**Prompt 1**
In the forum thread on batch sampling, which PyTorch utility does the first poster say is prohibited?
**Prompt 2**
Pick up the forum thread on batch sampling where it stops and write the next part.

**Study text**
◇ ◇ ◇ ◇ ◇

Batch sample from the dataset

DrunkAlex · April 13, 2019, 8:32am

Hi all!!
I am new in torch. My task is to train a model by using batch samples from the dataset. I can not use loops for collecting samples into the batch and torch.utils.data.DataLoader is also prohibited. I can only iterate over the batches in the dataset. So my question is, how to create these batches in the dataset with the restrictions that I mentioned above.

This is how I did before where get_batches is a special function for collecting samples into the batch and I want to replace it.

Oli · April 13, 2019, 11:37am

I wrote this piece of code for another topic. It does use a loop to collect a batch from a dataset so I’m not sure if it could be useful to you. If it’s not, have you taken a look at pytorch’s batch sampler?

Edit: What datastructures are X_train & y_train? Numpy arrays? Tensors?

import numpy as np
import torch
from torch.utils.data import TensorDataset
import random
import more_itertools

def load_data():
  # Fake data. You can also load your images and convert them into tensors.
  number_images = 100
  images = torch.randn(number_images, 3, 2, 2)
  labels = torch.ones(number_images, 1)
  return TensorDataset(images, labels)

◇ ◇ ◇ ◇ ◇

**Dataset excerpts**
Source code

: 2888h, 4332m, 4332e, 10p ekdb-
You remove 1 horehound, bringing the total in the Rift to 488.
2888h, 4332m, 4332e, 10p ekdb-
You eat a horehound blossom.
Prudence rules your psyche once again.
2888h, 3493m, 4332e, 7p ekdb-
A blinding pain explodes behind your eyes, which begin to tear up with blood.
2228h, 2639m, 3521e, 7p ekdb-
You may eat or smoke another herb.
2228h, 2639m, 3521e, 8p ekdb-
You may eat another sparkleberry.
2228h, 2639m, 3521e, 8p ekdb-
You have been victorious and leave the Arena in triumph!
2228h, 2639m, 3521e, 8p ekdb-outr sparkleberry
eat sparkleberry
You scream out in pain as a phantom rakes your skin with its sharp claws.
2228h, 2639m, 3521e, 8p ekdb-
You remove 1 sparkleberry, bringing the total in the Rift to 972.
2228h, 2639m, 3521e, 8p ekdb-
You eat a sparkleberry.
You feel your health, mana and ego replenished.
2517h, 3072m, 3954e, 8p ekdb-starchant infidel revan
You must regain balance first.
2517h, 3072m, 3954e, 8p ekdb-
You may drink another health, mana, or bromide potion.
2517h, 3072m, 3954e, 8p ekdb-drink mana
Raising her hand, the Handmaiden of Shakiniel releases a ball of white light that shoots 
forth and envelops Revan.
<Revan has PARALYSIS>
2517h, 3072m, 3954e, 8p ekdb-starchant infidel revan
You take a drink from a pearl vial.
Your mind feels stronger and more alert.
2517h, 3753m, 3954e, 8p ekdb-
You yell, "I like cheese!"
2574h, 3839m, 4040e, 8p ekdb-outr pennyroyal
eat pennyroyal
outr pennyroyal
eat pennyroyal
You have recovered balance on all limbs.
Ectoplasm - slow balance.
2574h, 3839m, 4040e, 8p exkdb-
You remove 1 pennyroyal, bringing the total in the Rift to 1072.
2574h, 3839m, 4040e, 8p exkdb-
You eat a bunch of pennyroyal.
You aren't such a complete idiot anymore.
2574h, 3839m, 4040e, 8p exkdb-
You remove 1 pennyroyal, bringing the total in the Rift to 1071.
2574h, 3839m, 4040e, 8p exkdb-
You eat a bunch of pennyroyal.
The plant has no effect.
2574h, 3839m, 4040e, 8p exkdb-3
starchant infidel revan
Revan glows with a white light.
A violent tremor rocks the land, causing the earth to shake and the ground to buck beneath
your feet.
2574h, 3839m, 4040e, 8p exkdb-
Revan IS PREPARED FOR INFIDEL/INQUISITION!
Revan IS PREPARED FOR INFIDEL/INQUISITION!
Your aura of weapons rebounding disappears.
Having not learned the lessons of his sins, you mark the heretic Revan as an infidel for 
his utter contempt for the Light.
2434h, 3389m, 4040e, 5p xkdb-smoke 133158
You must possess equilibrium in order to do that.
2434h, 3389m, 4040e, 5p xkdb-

◇ ◇ ◇ ◇ ◇

**Answer 1**
torch.utils.data.DataLoader

**Answer 2**
def get_batch(dataset, batch_idx):
  ''' Returns the data items given batch indexes '''

  # Set up the datastructures
  im_size = dataset[0][0].size()
  batch_size = len(batch_idx)
  batch_data = torch.empty((batch_size, *im_size))
  batch_labels = torch.empty((batch_size, 1))
  
  # Add data to datastructures
  for i, data_idx in enumerate(batch_idx):
    data, label = dataset[data_idx]
    batch_data[i] = data
    batch_labels[i] = label

  return batch_data, batch_labels

dataset = load_data()
data_length = len(dataset)

batch_size = 10
n_epochs = 10
for epoch in range(n_epochs):
  # Create indexes, shuffles them and split them into batches
  indexes = list(range(data_length))
  random.shuffle(indexes)
  indexes = more_itertools.chunked(indexes, batch_size)

  for batch_idx in indexes:
    images, labels = get_batch(dataset, batch_idx)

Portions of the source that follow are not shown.